Check out the "Administering FileVault 2 on OS X Mountain Lion with the Casper Suite" white paper.

gachowski
Valued Contributor II

From what I understand not really. There is no way to force the encryption, it requires the "user's password"

C

mm2270
Legendary Contributor III
From what I understand not really. There is no way to force the encryption, it requires the "user's password"
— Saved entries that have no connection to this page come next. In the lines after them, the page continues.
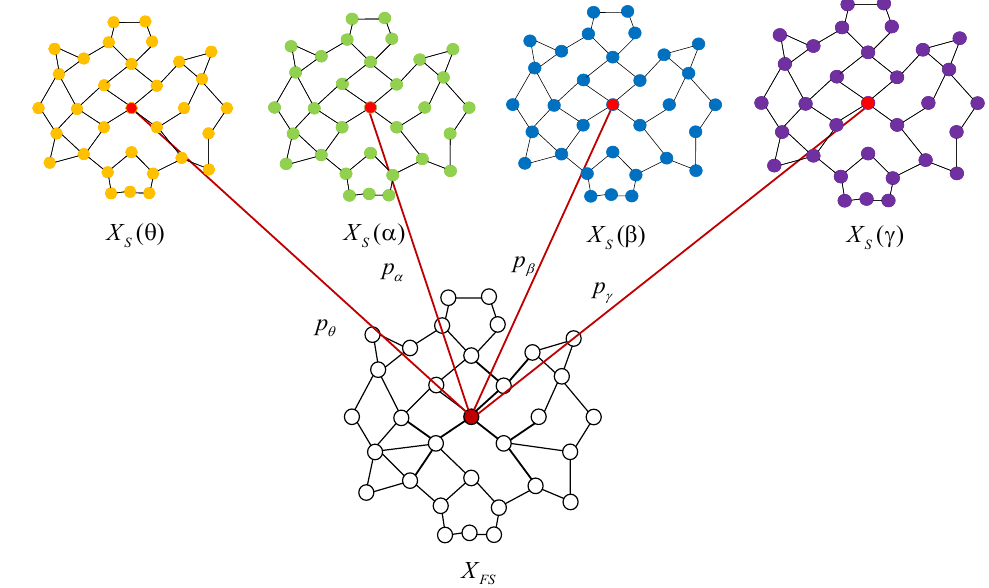
Figure 4. The fusion processes of the proposed F-GCN method for X S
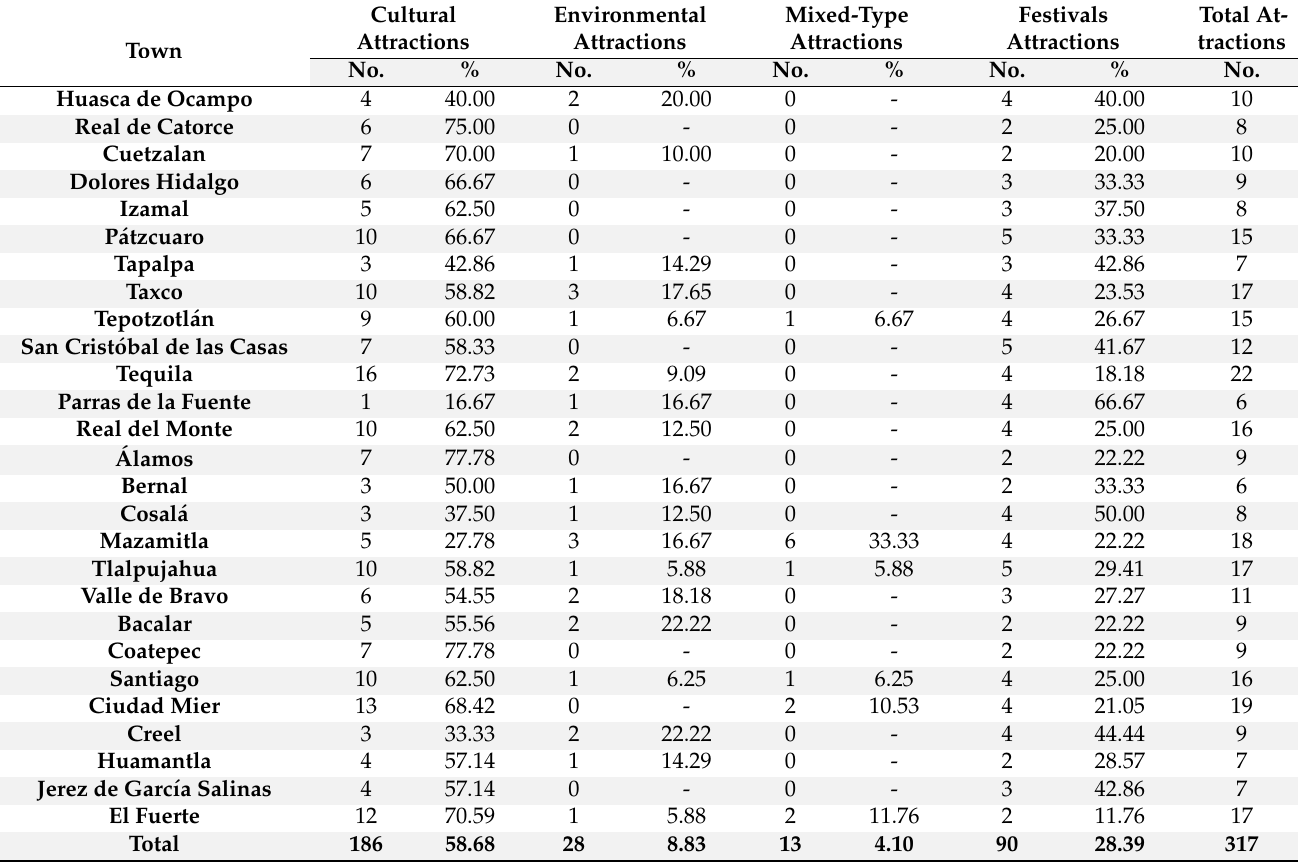
Table 2. Description of tourist values in studied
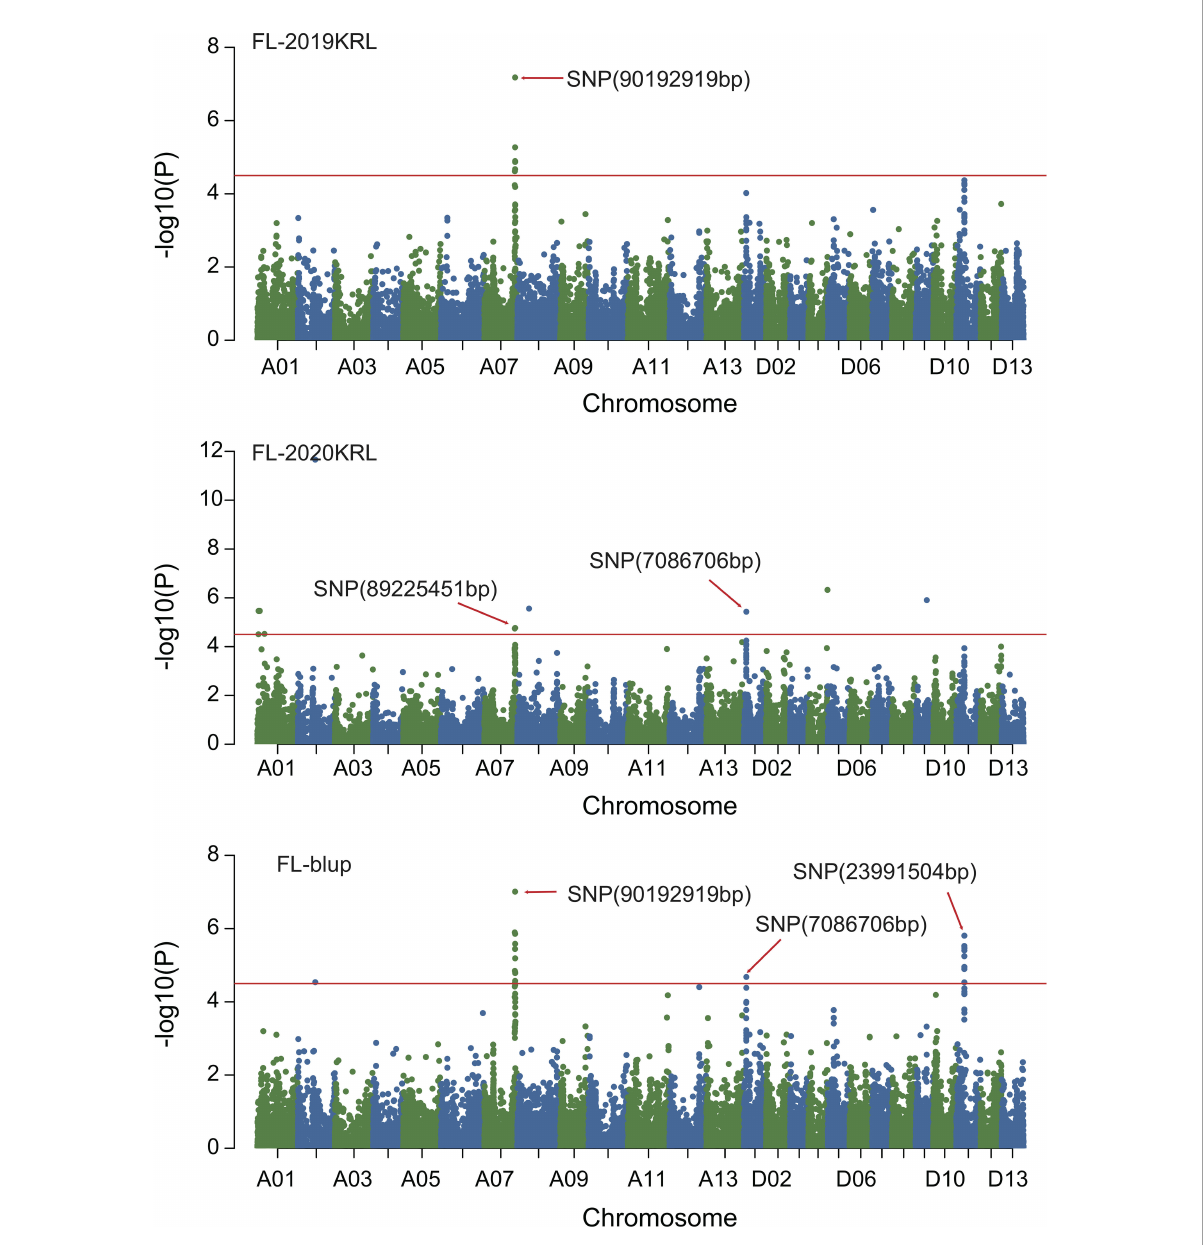
FIGURE 3 Manhattan of genome-wide association studies for fi ber length in Korla. FL-2019KRL: Fiber length in the Korla environment in 2019; FL- 2020KRL: Fiber length in the Korla environment in 2020; FL-blup: Fiber length in the blup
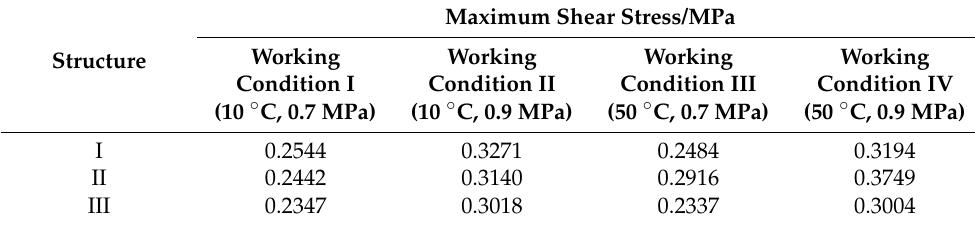
Table 6. Upper layer bottom maximum shear stress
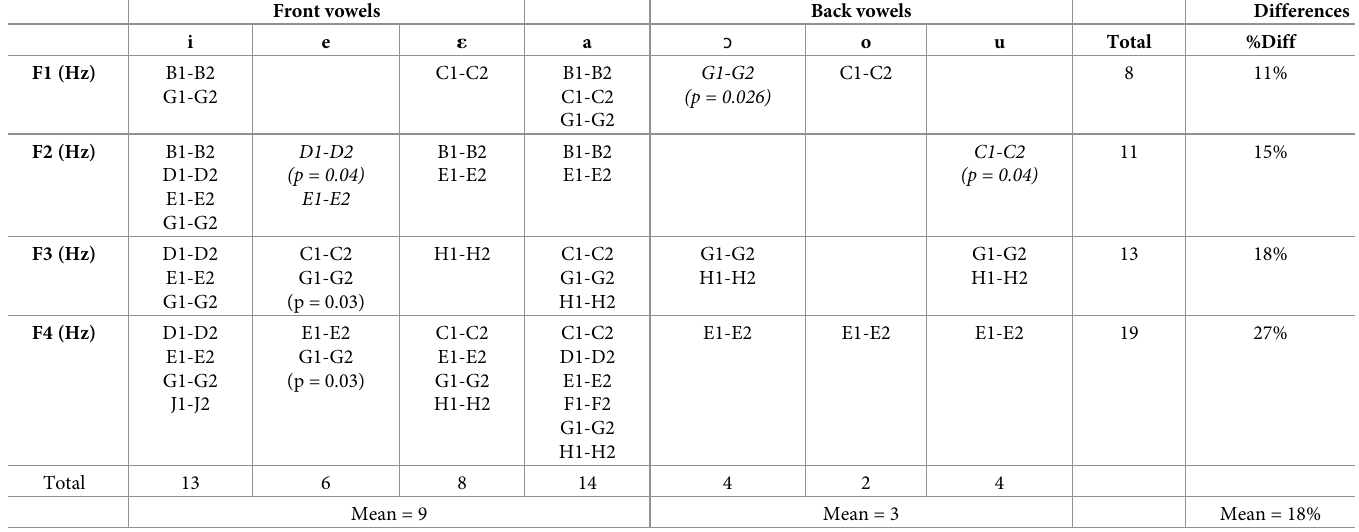
Table 1. Significant (p < 0.05/2) and marginally significant differences (p < 0.10/2) within identical twin pairs for comparisons considering both stressed and unstressed vowels. Two-tailed test with Bonferroni correction. Front vowels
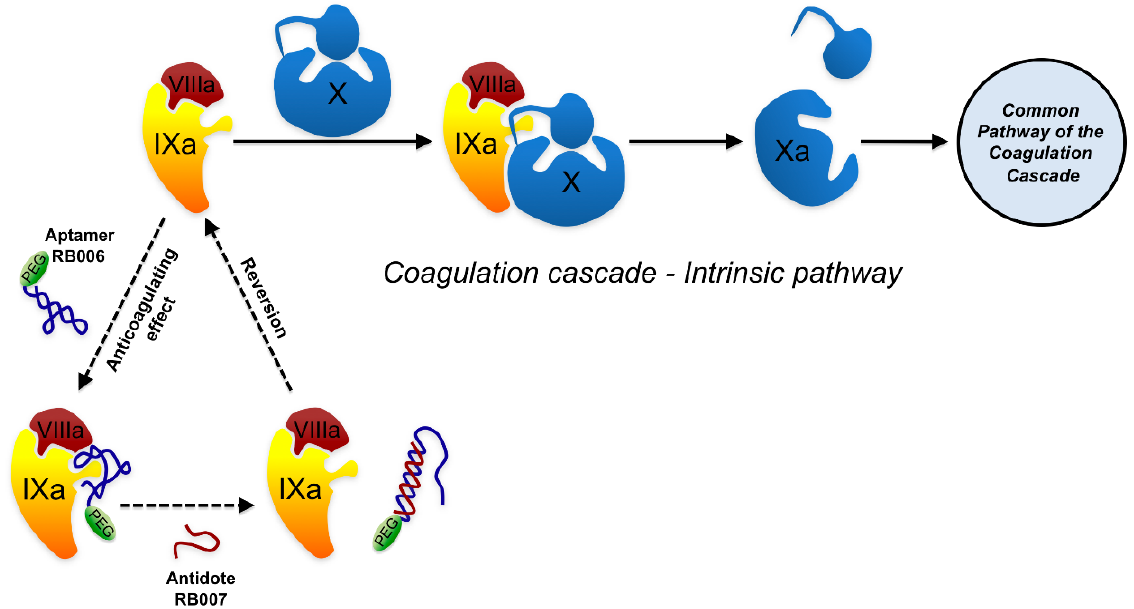
Figure 4 . Mechanism of the apatamer-antidote pair for anticoagulant therapy.The intrinsic pathway of the blood coagulation cascade involves the activation of factor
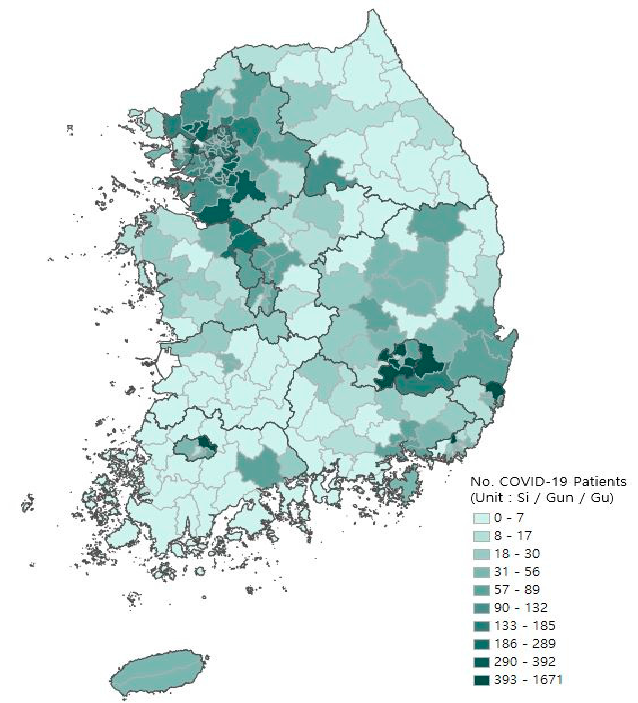
Figure 1. Spatial distribution of the number of confirmed COVID-19 patients at the county level (As of 17 September 2020).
Technically that's not true. You can use the management account instead of the user account, but that function is mostly useless when talking about FileVault 2. No-one would be able to log in without knowing your Casper management account. I can't imagine anyone wanting to do that.

jhbush
Valued Contributor II

The option I'm looking at is having JAMF set for the "Next logged in user" preferably this would be the assigned user. I would then create a self destructing agent that would call a plist with our local admin user name and password followed up with the removal of the plist for security purposes. Rich T. covers a lot of this on his blog. Anyone see this not working?

rtrouton
Release Candidate Programs Tester

Jason,

I'm not sure that would work as intended. Having it set for "next logged-in user" means that the jamf binary is running the following command:

fdesetup enable -defer /path/to/filename.plist

As I understand what you're thinking, you want to then run a second separate fdesetup command:

fdesetup enable -inputplist < /path/to/filename.plist

I haven't tested this scenario, so I recommend double-checking the behavior with JAMF's support, but I believe that the first command, using -defer, would be the one that the system would use. That would mean that the second command would be ignored.

If the system did use the second command, that would probably mean that the JSS would not get a record of the recovery key because the jamf binary would be running the script's call of fdesetup, instead of the binary running fdesetup directly.

jhbush
Valued Contributor II

Rich, I was thinking more of just adding the user to the list of users allowed to decrypt the disk. The assigned user would be a unknown password, but the local admin would be known. I think that's possible correct?

rtrouton
Release Candidate Programs Tester

Jason,

The issue is that, unless you're using the -defer option, you'll need to know in advance the user's account password in order to add them. The only other way to have someone get added without the admin knowing their password is the following:

  1. Encrypt the Mac with a username and password that is known to the support person.

Note: The user's account must not exist on the Mac at this point.

  1. The Mac support person logs in at the FileVault 2 pre-boot login screen with that account's credentials.

  2. Following the login process's completion, the support person then logs out to the regular login screen.

  3. The user then logs in at the regular login screen with their account credentials.

The user will then get added to the list of enabled users.